JSON files v5 to v6 changes
Contents
Removal of the ‘contains_html’ attributes
The ‘contains_html’ attribute has been removed from the brief_description and data_sharing_statement properties of the study entity. These two fields become simple strings rather than compound objects. The ‘contains_html’ attribute has also been removed from the data object description record.
This attribute had been present as a flag for consuming applications, so that they could interpret html tags (which are often embedded in the source material) correctly. All these tags are now removed during extraction and replaced where appropriate with carriage returns. The applications do need, however, to ensure that they process the carriage returns (\r\n or \r, depending on source) correctly.
Study enrolment change from integer to string
The study_enrolment property of a study has become a string rather than an integer field. Although most enrolments were given as simple numbers a small proportion were provided as text, often explaining further details (e.g. for planned sub-protocol numbers). Changing this field to a string enables all of the data to be captured.
Simplification and name changes for topic records
For ‘topic’ records – both study_topics and object_topics – the fields topic_code and topic_value have been renamed to mesh_code and mesh_value. This is simply more accurate because these fields always hold MESH codes or terms, when these are available - as they are for the majority of topics. The topic_qualcode and topic_qualvalue fields have been removed to simplify the tables. These fields were only ever used by PubMed and provide details of the specific aspect of a listed MESH topic that is being referenced in a paper. They were not used within the MDR's search strategy, however, and their inclusion led to a large duplication of the base topic terms. Removing them therefore not only allows a simpler and smaller table structure, it also makes for a much smaller data volume for PubMed derived topics (currently reducing them from 4.2 million records to 2.5 million). Note that the original_value field, which has exactly that – the topic as originally expressed – remains the same and always has a value.

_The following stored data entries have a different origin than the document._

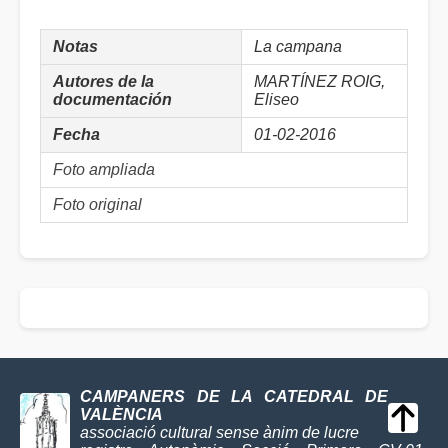
Notas
La campana
Autores de la
MARTÍNEZ ROIG,
documentación
Eliseo
Fecha
01-02-2016
Foto ampliada
Foto original
CAMPANERS DE LA CATEDRAL DE
VALÈNCIA
associació cultural sense ànim de lucre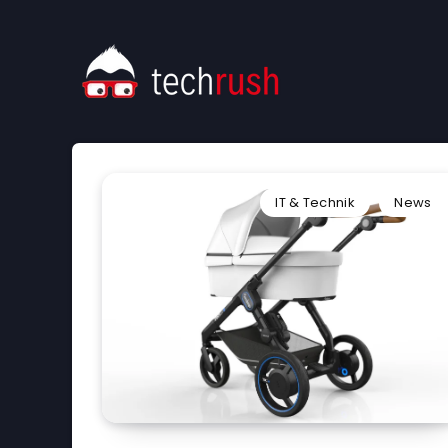
IT & Technik
News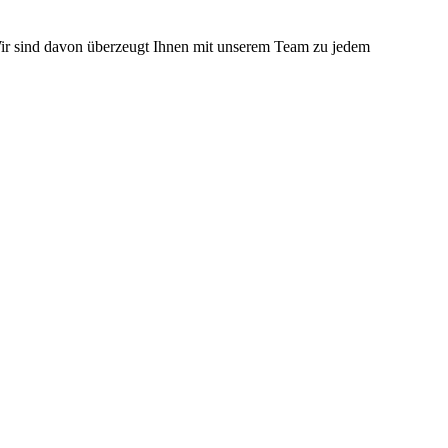
Wir sind davon überzeugt Ihnen mit unserem Team zu jedem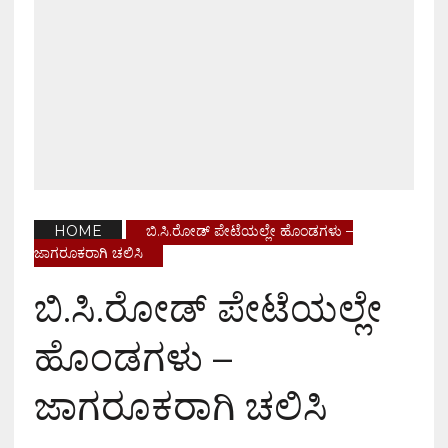
HOME
ಬಿ.ಸಿ.ರೋಡ್ ಪೇಟೆಯಲ್ಲೇ ಹೊಂಡಗಳು –
ಜಾಗರೂಕರಾಗಿ ಚಲಿಸಿ
ಬಿ.ಸಿ.ರೋಡ್ ಪೇಟೆಯಲ್ಲೇ
ಹೊಂಡಗಳು –
ಜಾಗರೂಕರಾಗಿ ಚಲಿಸಿ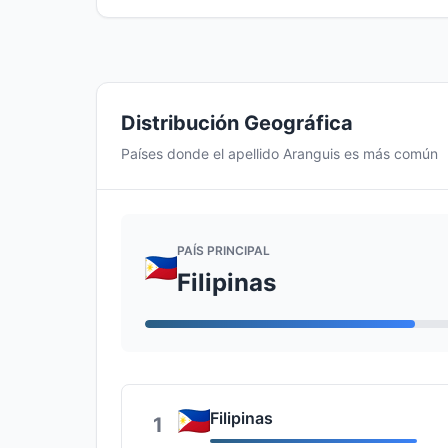
Distribución Geográfica
Países donde el apellido Aranguis es más común
PAÍS PRINCIPAL
Filipinas
Filipinas
1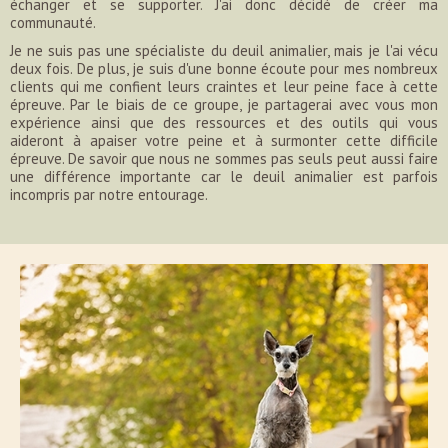
échanger et se supporter. J'ai donc décidé de créer ma
communauté.
Je ne suis pas une spécialiste du deuil animalier, mais je l'ai vécu
deux fois. De plus, je suis d'une bonne écoute pour mes nombreux
clients qui me confient leurs craintes et leur peine face à cette
épreuve. Par le biais de ce groupe, je partagerai avec vous mon
expérience ainsi que des ressources et des outils qui vous
aideront à apaiser votre peine et à surmonter cette difficile
épreuve. De savoir que nous ne sommes pas seuls peut aussi faire
une différence importante car le deuil animalier est parfois
incompris par notre entourage.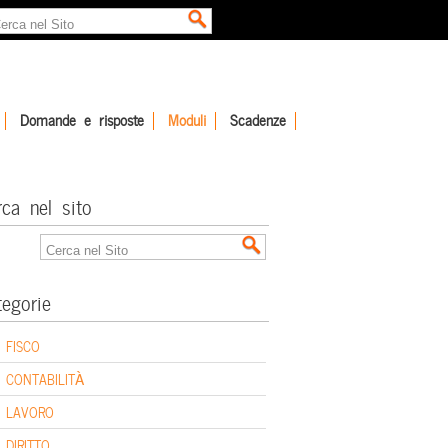
Domande e risposte
Moduli
Scadenze
rca nel sito
tegorie
FISCO
CONTABILITÀ
LAVORO
DIRITTO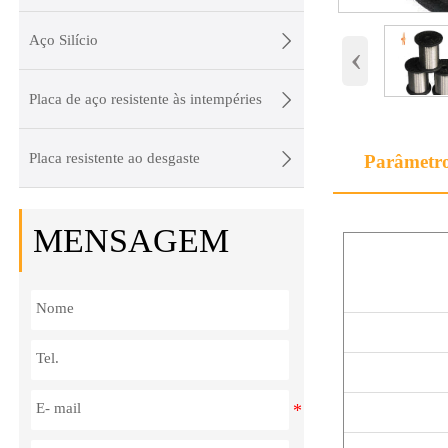

Aço Silício
‹

Placa de aço resistente às intempéries

Placa resistente ao desgaste
Parâmetr
MENSAGEM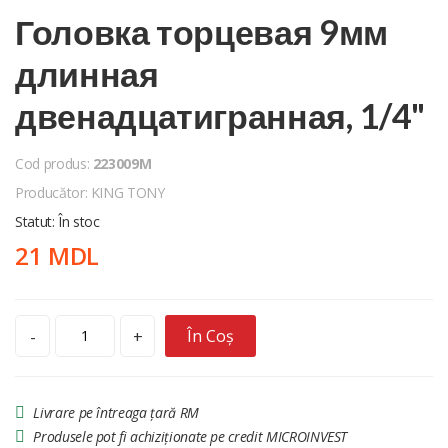
Головка торцевая 9мм
длинная
двенадцатигранная, 1/4"
Cod produs:
223009M
Producător: KING TONY
Statut: În stoc
21 MDL
În Coș
-
+
Livrare pe întreaga țară RM
Produsele pot fi achiziționate pe credit MICROINVEST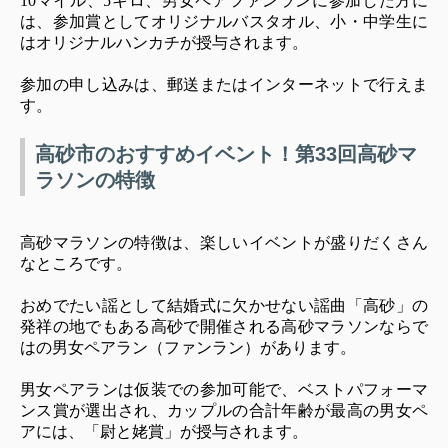
10マイル、5キロ、男女ペアファンランに参加した方に
は、参加賞としてオリジナルバスタオル、小・中学生に
はオリジナルハンカチが授与されます。
参加の申し込みは、郵送またはインターネットで行えま
す。
高砂市のおすすめイベント！第33回高砂マ
ラソンの特徴
高砂マラソンの特徴は、楽しいイベントが盛りだくさん
なところです。
おめでたい謡として結婚式に欠かせない謡曲「高砂」の
発祥の地でもある高砂で開催される高砂マラソンならで
はの男女ペアラン（ファンラン）があります。
男女ペアランは仮装での参加可能で、ベストパフォーマ
ンス賞が選出され、カップルの合計年齢が最高の男女ペ
アには、「尉と姥賞」が授与されます。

Introduction of ROR ids for organisations
A major change is the introduction of ROR (Research Organisation Registry (ROR) ids for most organisation data within the system. In most cases the id / name object for organisations has been replaced by a new triplet object: id / name / ror_id. The ror_id is a URL, and so can be used by a consuming application to provide a hyperlink to the ROR data about that organisation.
Not all organisations have a ROR id – they are available and applied to many academic and healthcare organisations, but only to a minority of companies or government agencies, and not at all to registries and data repositories.
This change applies to
- the identifier_org object of both study and object identifiers,
- the managing_organisation attribute of data objects, and
- the organisation object of object_contributors.
It does not apply, however, to the repository_org attribute of object_instances (because none of the registries or repositories currrently have ror_ids).
Object contributors
The fields for individual contributors have been revised, with the system attempting to identify the organisation of the individual’s affiliation from the affiliation string provided. Previously it only did this when an explicit code was provided for the organisation, which was very rare.
The person object (within object contributors) retains the family_name, given_name, full_name, and orcid attributes as before. The affiliation attribute, i.e. the affiliation as provided in the source, has been renamed as affiliation_string, to try and clarify its role. There are then three additional attributes:
- affiliation_org_id - The id of the organisation within the MDR, if it can be identified from the affiliation string
- affiliation_org_name - The name of the organisation to which the person is affiliated, as deduced from the affiliation string
- affiliation_org_ror_id - The id of the organisation to which the person is affiliated, if knowm, within the ROR (Research Organisation Registry) system. This is a URL linking to the ROR resource.
During extraction the system uses a set of simple rules to try and identify the organisation name from the affiliation string, and then tries to match that organisation with those known to the system. If it succeeds the MDR id is inserted and, if one is available, the ROR id.
date_is_range change
The boolean is_date_range attribute of object dates has been renamed date_is_range. This was to improve consistency with the underlying database.